Less is more: Study of tiny droplets could have big applications

That instant of change, like the popping of soap bubble, comes so suddenly that it seems almost magical. But describing it, and mapping out how droplets stretch into tiny columns, is a key to understanding how liquids affect fibrous materials from air filters to human hair. And that knowledge allows scientists to better describe why water soaks into some materials, beads atop others and leaves others matted and clumped.

To get those answers, an international team of researchers led by scientists at Princeton University made a series of close observations of how liquid spreads along flexible fibers. They were able to construct a set of rules that govern the spreading behavior, including some unexpected results. In a paper published Feb. 23 in Nature, the researchers found that a key parameter was the size of the liquid drop.

“That surprised us,” said Camille Duprat, the paper's lead author. “No one had thought about volume very much before.”

Duprat, a postdoctoral researcher in the Department of Mechanical and Aerospace Engineering, said the research team was able to determine drop sizes that maximized wetting along certain fibers, which could allow for increased efficiency in industrial applications of liquids interacting with fibrous materials — from cleaning oil slicks to developing microscopic electronics.
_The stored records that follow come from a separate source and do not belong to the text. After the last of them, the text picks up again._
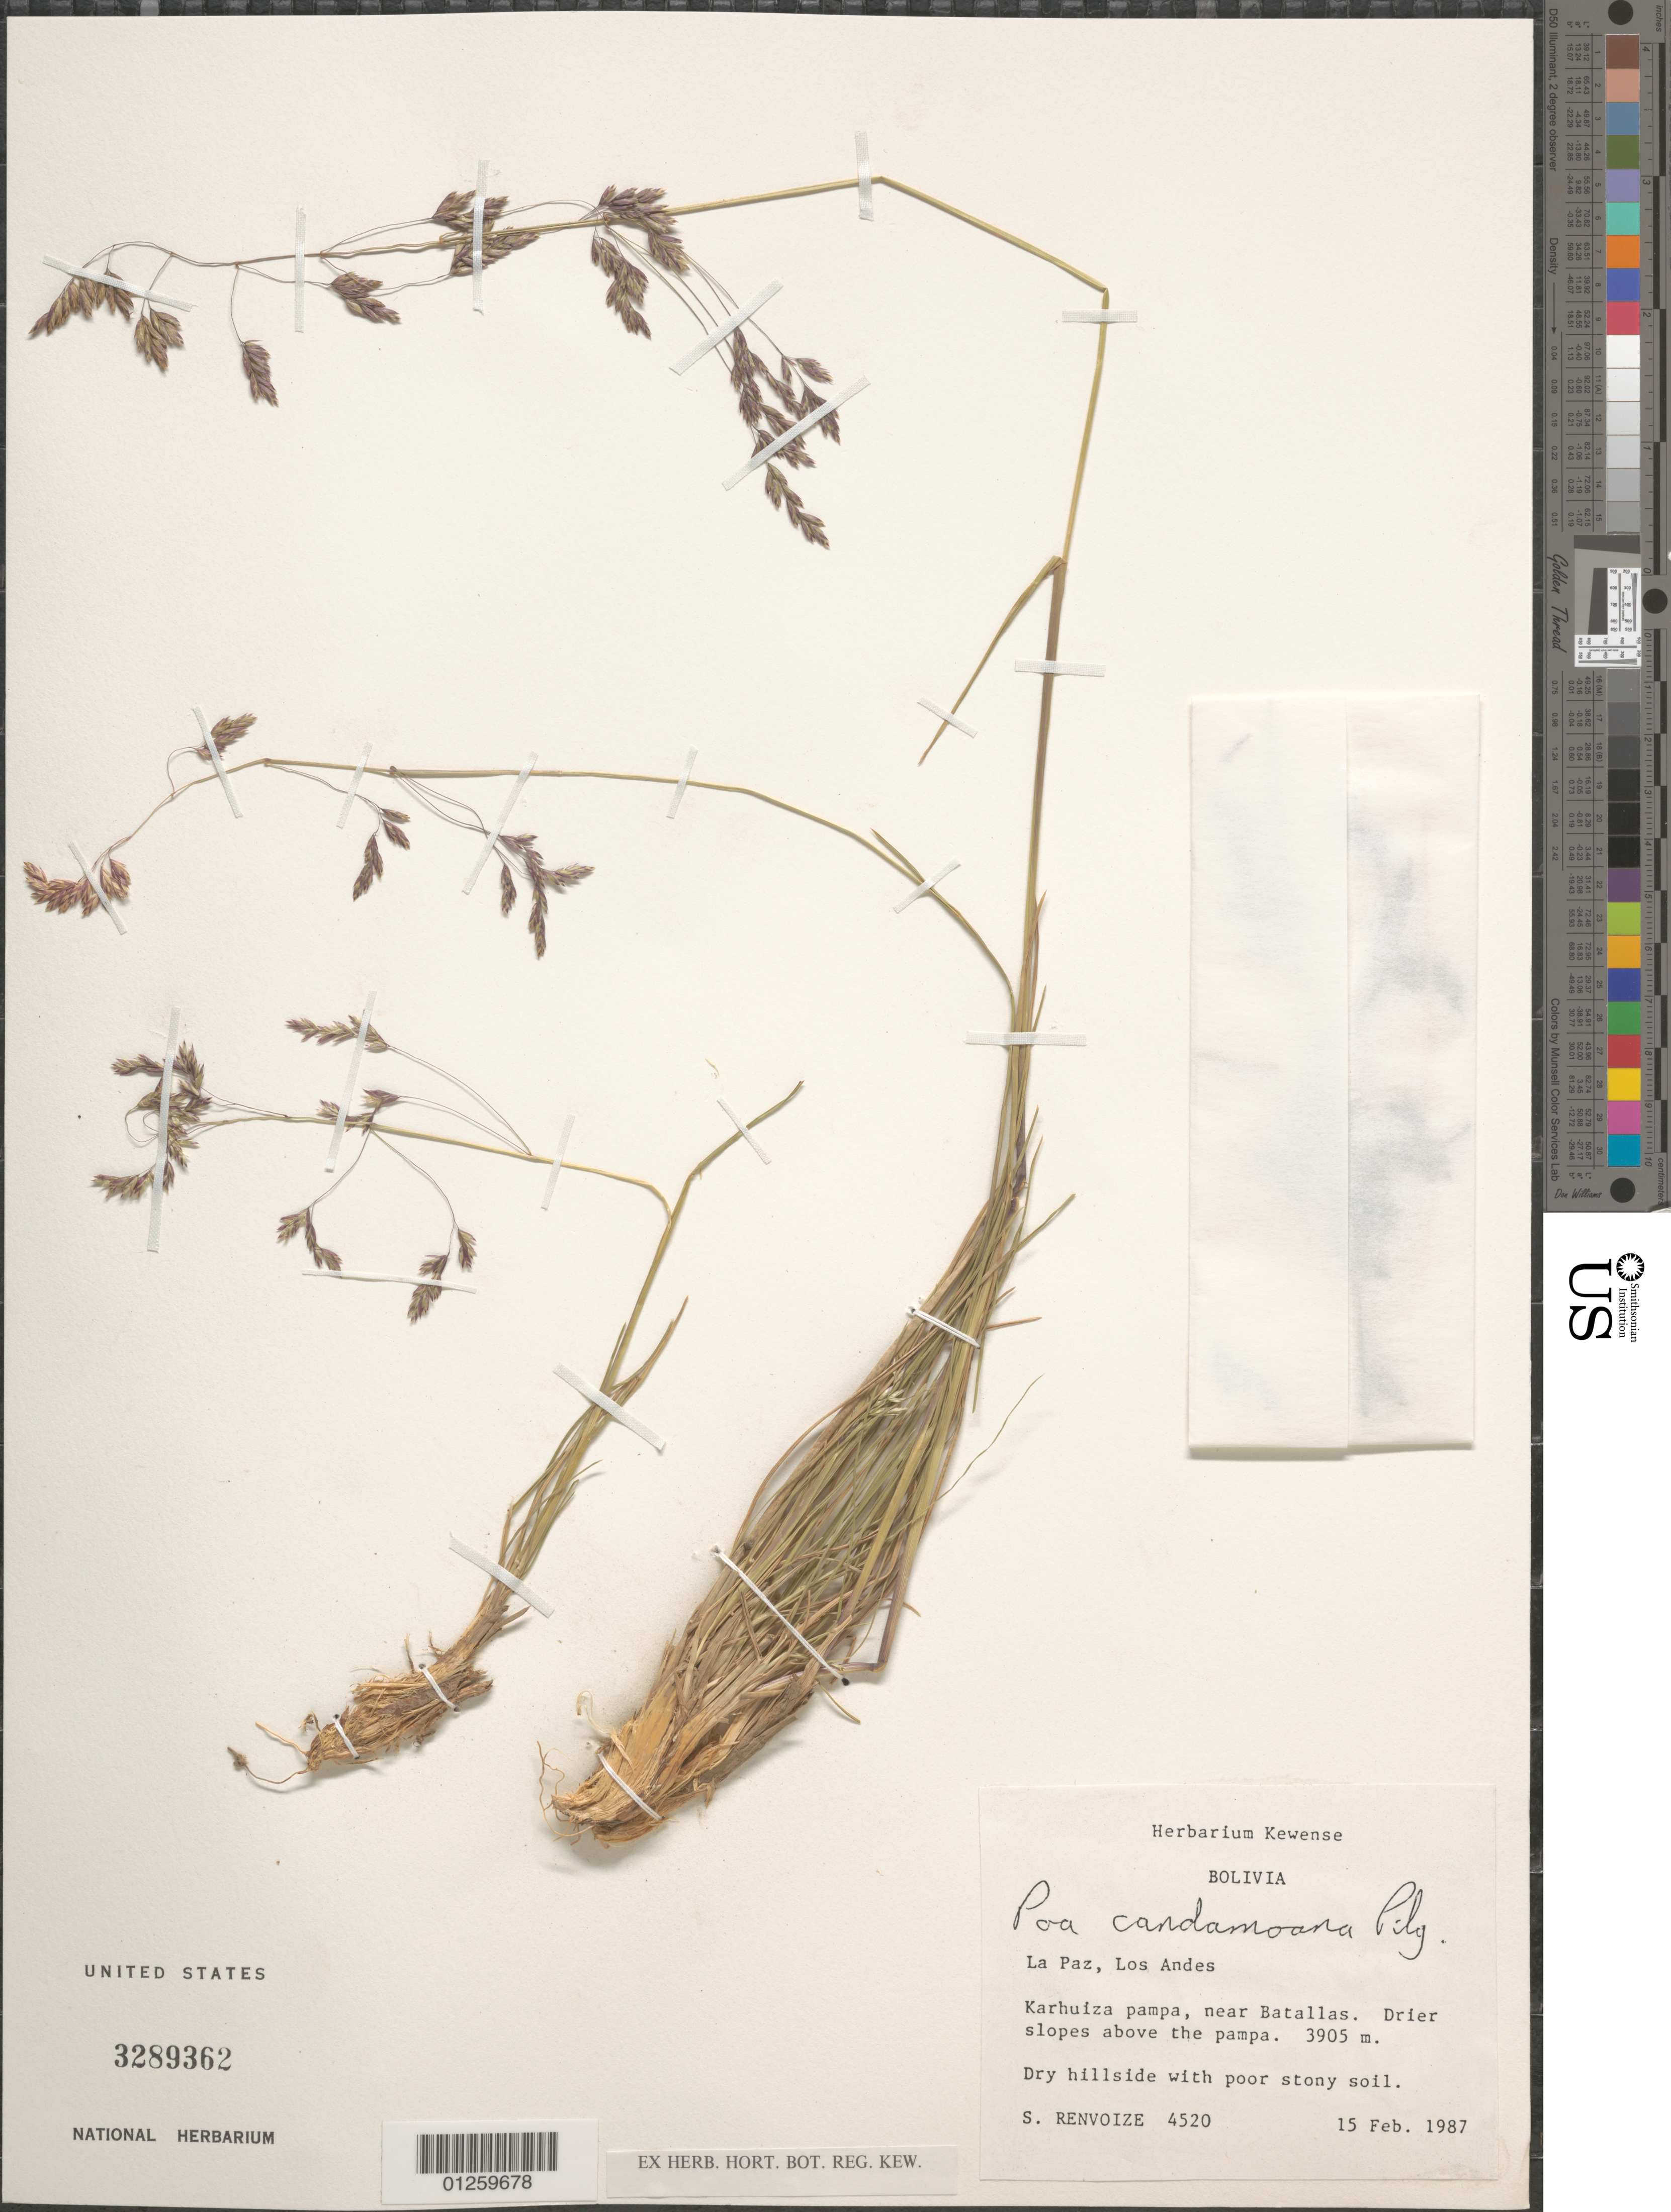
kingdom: Plantae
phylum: Tracheophyta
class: Liliopsida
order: Poales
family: Poaceae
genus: Poa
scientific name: Poa candamoana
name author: Pilg.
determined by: Soreng, Robert J., Research Associate (BOT), Smithsonian Institution - National Museum of Natural History (UNITED STATES)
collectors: S. A. Renvoize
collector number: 4520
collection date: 1987-02-15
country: Bolivia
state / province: La Paz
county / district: Los Andes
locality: Karhuiza pampa, near Batallas. Drier slopes above pampa.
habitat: Dry hillside witth poor stony soil.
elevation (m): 3905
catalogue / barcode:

The team also discovered a critical drop size above which the drop would not spread along the fibers, but would remain perched like a stranded roller coaster car.

“If in any engineering problem you can learn an optimal size above which something does not happen, you have learned something very important about the system,” said Howard Stone, a co-author of the paper.

A study led by researchers at Princeton University has yielded insights into how liquid spreads along flexible fibers, which could allow for increased efficiency in various industrial applications. The team's experiments show that the size of oil droplets determines whether they spread along flexible glass fibers. At the critical size (top two examples), the droplets expand into columns of liquid, but larger droplets sit immobile between the glass rods (bottom example). (Image courtesy of Camille Duprat and Suzie Protière)

Stone, the Donald R. Dixon '69 and Elizabeth W. Dixon Professor in Mechanical and Aerospace Engineering, said the team conducted a series of experiments observing how liquid spread along different types of fibers. The plan was to make broad observations and derive a governing theory from the experiments.

“We had a lot of results and at some point we started having these meetings trying to understand what we had,” he said. “We realized the way to think about it was in the way of critical sizes.”

Besides Duprat and Stone, the researchers included Alexander Beebe, a Princeton junior majoring in mechanical and aerospace engineering, and Suzie Protière, an associate scientist at the University of Pierre and Marie Curie in Paris. The research at Princeton was conducted with support from Unilever.

The researchers determined that the critical parameters governing how drops interact with flexible fibers were the size of the droplet, the flexibility and radii of the fibers, and the geometry of the fiber array (such as the space and angle between pairs of fibers).

The experiment examined the behavior of a droplet placed on a pair of flexible glass fibers that was clamped at one end and free at the other. When the drop was placed at the clamped end of the pair, the fibers bent inward and the drop moved toward the free end. As the drop moved further out, the fibers bent more, and the drop accelerated and elongated. At some point, the drop spontaneously spread and formed a liquid column between the now-coalesced fibers.

To understand the critical drop size at which no spreading occurred, the researchers measured the distance between the fibers at the instant that the spreading began. They concluded that spreading occurs when the spacing between the fibers dictates that it takes less energy for the liquid to form a column than it does to remain as a drop. The researchers were also able to use their observations to calculate an optimal drop size that resulted in a maximum spread of liquid along the fibers.

The researchers said their findings could have a wide array of applications. Waterfowls' feathers, for example, are a natural array of fibers that keep the birds warm and dry. When oil coats the feathers, it disrupts the fiber arrangement by clumping the feathers. Using goose feathers, the team found that oil droplets above a certain size did not spread along the fibers and allowed the feather to be cleaned more easily. Duprat said the findings could have implications for methods used to rescue injured birds and also for dispersants applied to oil slicks after accidents.

On the other hand, items such as aerosol-removal filters or hairsprays require total spreading along fibers for effectiveness. The control of droplet sizes could also prove important for the fabrication of microstructures by resulting in the optimal spread of liquid material along pillars and similar forms, such as those found in various forms of lithography used in micro- and nanofabrication.

“Materials react differently to different drop sizes,” Duprat said. “You can design a material to react to a specific drop size or you can produce a drop size to affect a specific material.”